About this exercise: In the entries below, switch every "kalkyler" to "analyser" and leave everything else unchanged. Give back only the text lines and leave out the pictures.

——————

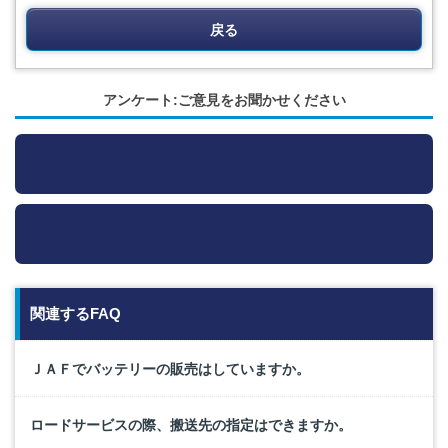
戻る
アンケート:ご意見をお聞かせください
関連するFAQ
ＪＡＦでバッテリーの販売はしていますか。
ロードサービスの際、搬送先の指定はできますか。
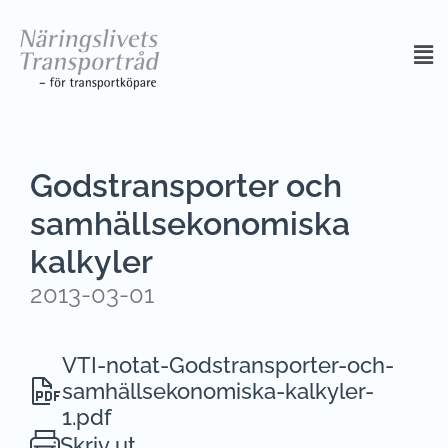
Godstransporter och
samhällsekonomiska
kalkyler
2013-03-01
VTI-notat-Godstransporter-och-
samhällsekonomiska-kalkyler-
1.pdf
Skriv ut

——————

Result of this exercise:
戻る
アンケート:ご意見をお聞かせください
関連するFAQ
ＪＡＦでバッテリーの販売はしていますか。
ロードサービスの際、搬送先の指定はできますか。
Godstransporter och
samhällsekonomiska
analyser
2013-03-01
VTI-notat-Godstransporter-och-
samhällsekonomiska-analyser-
1.pdf
Skriv ut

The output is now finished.